The NRA Board is currently handling everything in Executive Session (which means that anyone who isn’t a Board member is out of the room), and there’s little information coming out. People are asking me, with North’s resignation, and Wayne’s defiance in the face of accusations from some Board members, who we should want to come out on top. I don’t honestly know yet. I can say conclusively that I’m in favor of NRA ceasing its relationship with Ackerman-McQueen, and I’m hearing that will happen. Hopefully that will really happen, and Angus McQueen isn’t, as we speak, forming a new corporation (we’ll call it the Venus Group, keeping with the planetary theme, or maybe the Uranus Group would be more appropriate) to continue to relationship under subterfuge.
People keep sending me this entirely too long open letter from a former NRA employee. I always take complaints of former employees with a grain of salt, but there are accusations of behavior in here that no employer should subject their employees to. While I’ve never been one to complain about how much Wayne and Chris make, I don’t think it’s healthy for an organization to have huge disparities between the top salaries and the underlings. Also, when the organization is feeling financial pain, there needs to be the perception that the pain is being shared by those at the top.
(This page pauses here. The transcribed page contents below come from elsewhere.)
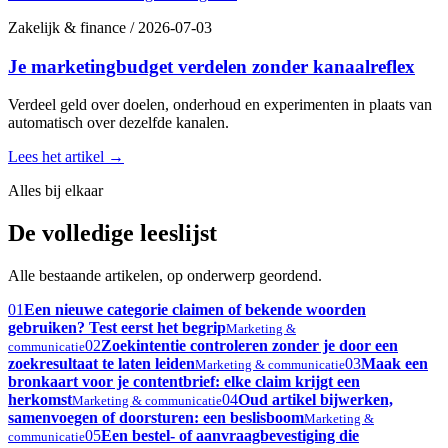
Zakelijk & finance
/
2026-07-03
Je marketingbudget verdelen zonder kanaalreflex
Verdeel geld over doelen, onderhoud en experimenten in plaats van
automatisch over dezelfde kanalen.
Lees het artikel
→
Alles bij elkaar
De volledige leeslijst
Alle bestaande artikelen, op onderwerp geordend.
01
Een nieuwe categorie claimen of bekende woorden
gebruiken? Test eerst het begrip
Marketing &
02
Zoekintentie controleren zonder je door een
communicatie
zoekresultaat te laten leiden
03
Maak een
Marketing & communicatie
bronkaart voor je contentbrief: elke claim krijgt een
herkomst
04
Oud artikel bijwerken,
Marketing & communicatie
samenvoegen of doorsturen: een beslisboom
Marketing &
05
Een bestel- of aanvraagbevestiging die
communicatie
I would strongly encourage everyone to read this open letter from Tiffany Johnson. I would put my name on that too. I agree with its sentiment completely. In my mind the most important thing is for NRA to remove the parasite, start getting its house in order, and for the Audit Committee to do its job. I am far less enthusiastic about settling old scores, or refighting old fights. Especially with what’s coming.
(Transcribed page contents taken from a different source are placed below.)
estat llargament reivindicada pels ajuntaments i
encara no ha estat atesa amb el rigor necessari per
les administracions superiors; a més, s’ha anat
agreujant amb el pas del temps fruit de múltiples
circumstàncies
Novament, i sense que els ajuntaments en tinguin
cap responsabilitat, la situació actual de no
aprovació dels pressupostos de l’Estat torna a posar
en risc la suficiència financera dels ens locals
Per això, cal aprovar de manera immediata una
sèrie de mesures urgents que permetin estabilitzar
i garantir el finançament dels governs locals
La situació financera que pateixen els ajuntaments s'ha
Yes, the investigation by the State of New York into NRA’s non-profit status is an existential threat to the NRA. Whatever happens with Wayne, the Board, and Ack-Mac needs to happen quickly, and then we need to start moving forward and putting the past behind us. Things never should have been allowed to get this bad. But I know from serving on elected decision making bodies that change is a difficult thing, and there’s a strong tendency to let lying dogs lie, especially when you know fixing a problem will put the organization through hell and you’re just one of many votes. But NRA’s Board has to overcome that, and start doing its job. A Board position shouldn’t be a reward for loyalty. In fact, if it’s a healthy Board, it’s almost a punishment.